__Text section__
Come unto me, all ye that labor and are heavy laden, and I will give you rest. Take my yoke upon you and learn of me; for I am meek and lowly in heart: and ye shall find rest unto your souls. For my yoke is easy, and my burden is light.
Matthew 11:28-30, King James Version
I’ve just been reading an article on fish farming in Tanzania in the latest magazine from Heifer International. One fish farmer decides to take seriously his pledge to pass on the gift of fish fingerlings he received; he teaches his blind neighbor to be a fish farmer as well. The blind man recounted that the hardest part was breaking the sun-baked soil to dig a pond. Then he went on to say the other hardest part was hauling the manure without modern tools.
It made me smile, this charming sentence that’s not grammatically correct in English, where hardest is the superlative degree, and two of them are not possible. Then I realized that I could use that to talk about cancer.
Because for me, everything was the other hardest part. The pain that stopped my life, the waiting for surgery, the diagnosis, the port, chemo, losing my hair, discovering a second cancer, the repeated surgeries for that, waiting between appointments to see if the cancers had returned—all of these are the hardest part. For someone as stubborn and independent as I am, even allowing people to help me was the hardest part.
With the ovarian cancer (the dangerous one) in remission for almost four years now, it should be getting easier. In some ways it is, but the fear and dread of recurrence never leave entirely. I’ve seen too many women back for second, third, fourth, fifth rounds of treatment to be complacent or say, “I’ve beaten it.” My gynecologic oncologist says that ovarian cancer is like a dandelion head after it’s past blossom, and that little cancer seeds spread throughout the abdomen like dandelion seeds on the breeze. He’s a thorough man, and so thoroughly washed out my abdominal cavity after the surgery. Still.
It’s Holy Week, when I am supposed to be focusing on the final week of Jesus’ earthly life. I think every bit of it must have been the other hardest part. It didn’t take his knowledge as the Son of God to see what was going to happen. When Jesus proposed going to Bethany, just outside Jerusalem, to heal Lazarus, “doubting” Thomas said, “Let us also go, that we may die with him” (John 11:16).
Jesus never promised us an easy road or a life without burdens. He offered his followers a yoke, the kind they use on oxen. The difference is that this yoke is easy, because he’s the one we’re yoked with, and he carries the heaviest burdens so I don’t have to. When the burden of the other hardest part becomes too heavy, I know I’ve tried to shoulder part of the burden that isn’t mine to carry. And I can set it down.

__Problem description__
In the reflection on cancer and Holy Week, what did the blind fish farmer say was the hardest part?

__Stored data__
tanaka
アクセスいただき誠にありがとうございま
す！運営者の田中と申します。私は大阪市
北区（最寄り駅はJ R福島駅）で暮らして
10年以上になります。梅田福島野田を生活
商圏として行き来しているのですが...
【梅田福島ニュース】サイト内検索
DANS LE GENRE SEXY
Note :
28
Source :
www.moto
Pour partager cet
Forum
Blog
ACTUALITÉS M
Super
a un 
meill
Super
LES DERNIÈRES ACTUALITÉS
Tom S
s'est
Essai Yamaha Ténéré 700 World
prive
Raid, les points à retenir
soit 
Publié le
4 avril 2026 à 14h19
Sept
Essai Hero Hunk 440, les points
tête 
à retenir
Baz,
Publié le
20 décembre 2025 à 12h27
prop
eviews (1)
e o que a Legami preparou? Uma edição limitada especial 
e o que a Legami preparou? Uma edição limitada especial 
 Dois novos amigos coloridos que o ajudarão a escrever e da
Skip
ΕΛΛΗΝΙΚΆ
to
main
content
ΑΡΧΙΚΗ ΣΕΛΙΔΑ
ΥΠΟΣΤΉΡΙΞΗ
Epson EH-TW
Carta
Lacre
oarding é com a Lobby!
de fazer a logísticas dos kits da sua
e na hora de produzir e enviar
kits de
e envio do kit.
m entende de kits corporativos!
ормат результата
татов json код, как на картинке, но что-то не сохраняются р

__Answer to the problem__
Breaking the sun-baked soil to dig a pond.